Kadın cinayetlerine, cinsel saldırılara ve şiddete karşı toplumun bir tarafında duyarlılık gelişirken, bir tarafında da toplumsal gericilik birikiminin en uç ifadelerinden biri olan kadın düşmanlığı en vahşi biçimlerle karşımıza çıkabiliyor.
Bugün basına düşen ikli kadın cinayeti haberi bu vahşetin kazandığı boyutlar konusunda uyarıcı olduğu kadar sarsıcı da…
Cinayetlerden biri Erzurum Sarıkamış’ta yaşandı. Barış Alkan (30) isimli erkek 8 aylık hamile eşi Sezen Alkan’ı (23) bıçakladıktan sonra kaçtı. Tartışma sonrasında yaşanan bu vahşette Sezen Alkan hayatını kaybederken, karnındaki bebek sağ kurtarılabildi.
Kaçarak ormanda saklanan Alkan da bir süre sonra yakalanarak, Sarıkamış Emniyet Müdürlüğüne götürüldü.
Maraş’ta bir kadın evinde işkenceyle katledildi
Diğer cinayet de Maraş’ın Dulkadiroğlu ilçesinde yaşandı.
Burda da 80 yaşındaki Hanife Akdişli, evinde işkence edilerek katledilmiş bulundu.

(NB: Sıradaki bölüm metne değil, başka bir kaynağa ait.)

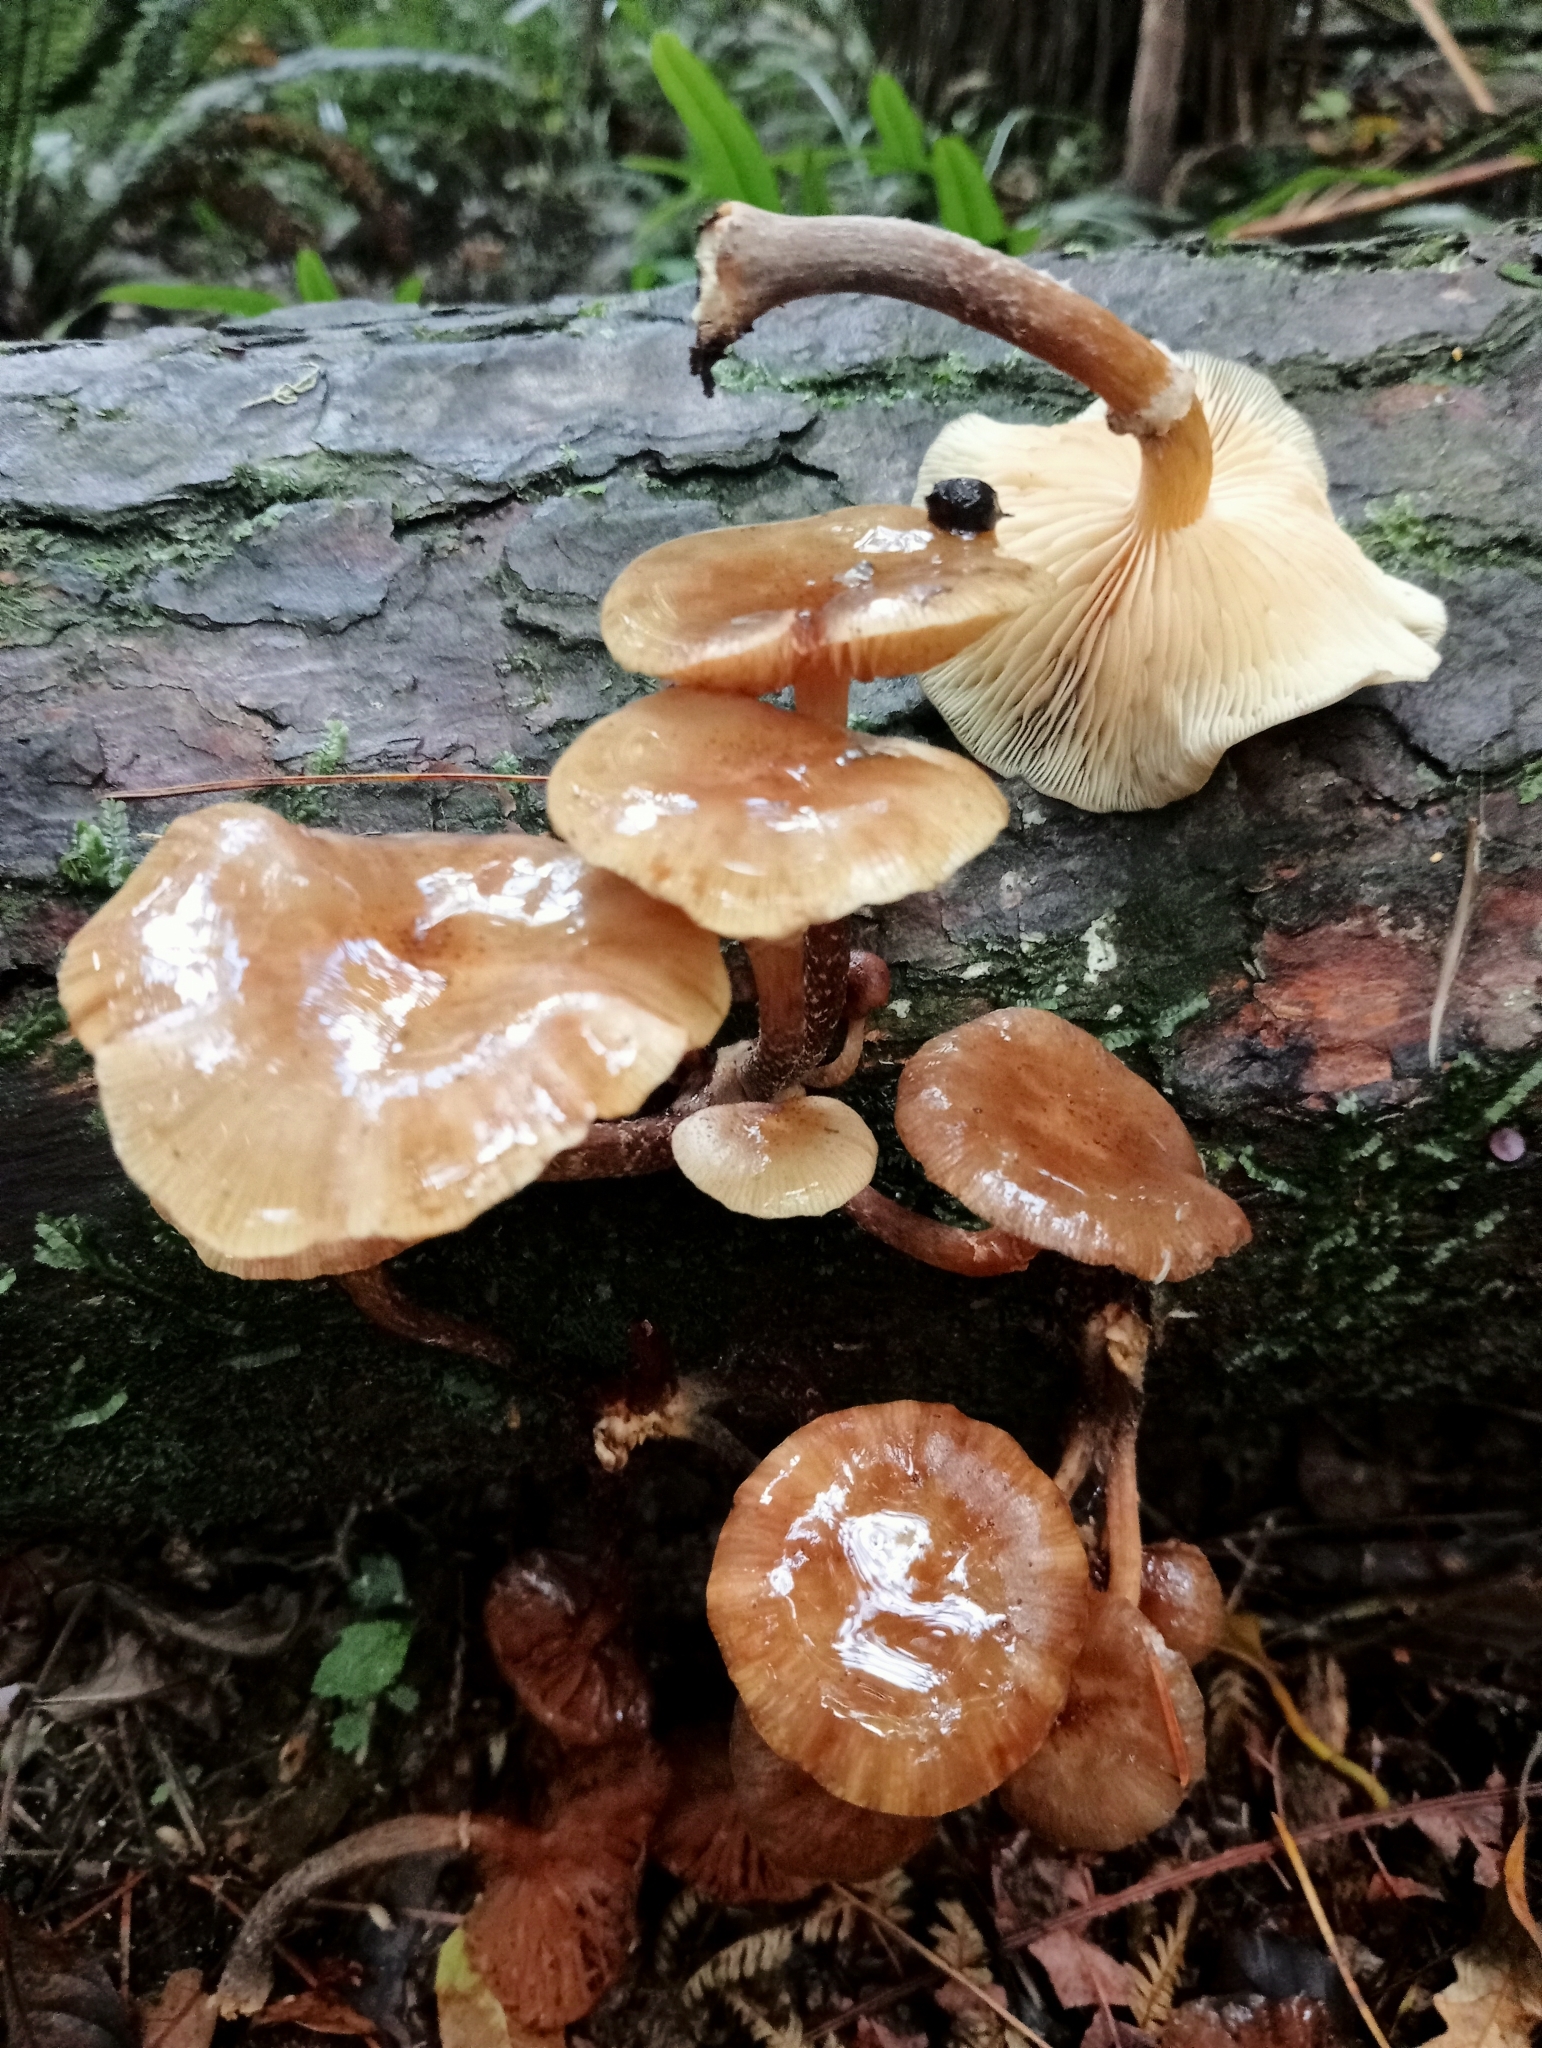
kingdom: Fungi
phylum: Basidiomycota
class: Agaricomycetes
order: Agaricales
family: Physalacriaceae
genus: Armillaria
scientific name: Armillaria novae-zelandiae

Toplumsal gericilik birikiminin tarihsel gelişmeyle çarpıştığı ve itiraz eden her kadının -itirazın düzeyinden ve niteliğinden de bağımsız olarak- şiddete maruz kalıp öldürülebildiği bu koşullarda, kadın cinayetlerinin biçiminde yaşanan bu çarpıcı gelişmeler toplumsal krizin de boyutlarını ortaya koyuyor.
Kadın cinayetlerinin giderek tasarlanan, işkenceyle birleştirilen bir nitelik kazanması mevcut krizin doğru bir temelde örgütlenememesi durumda nasıl bir bataklığa dönüşeceği konusunda sarsıcı uyarılar veriyor.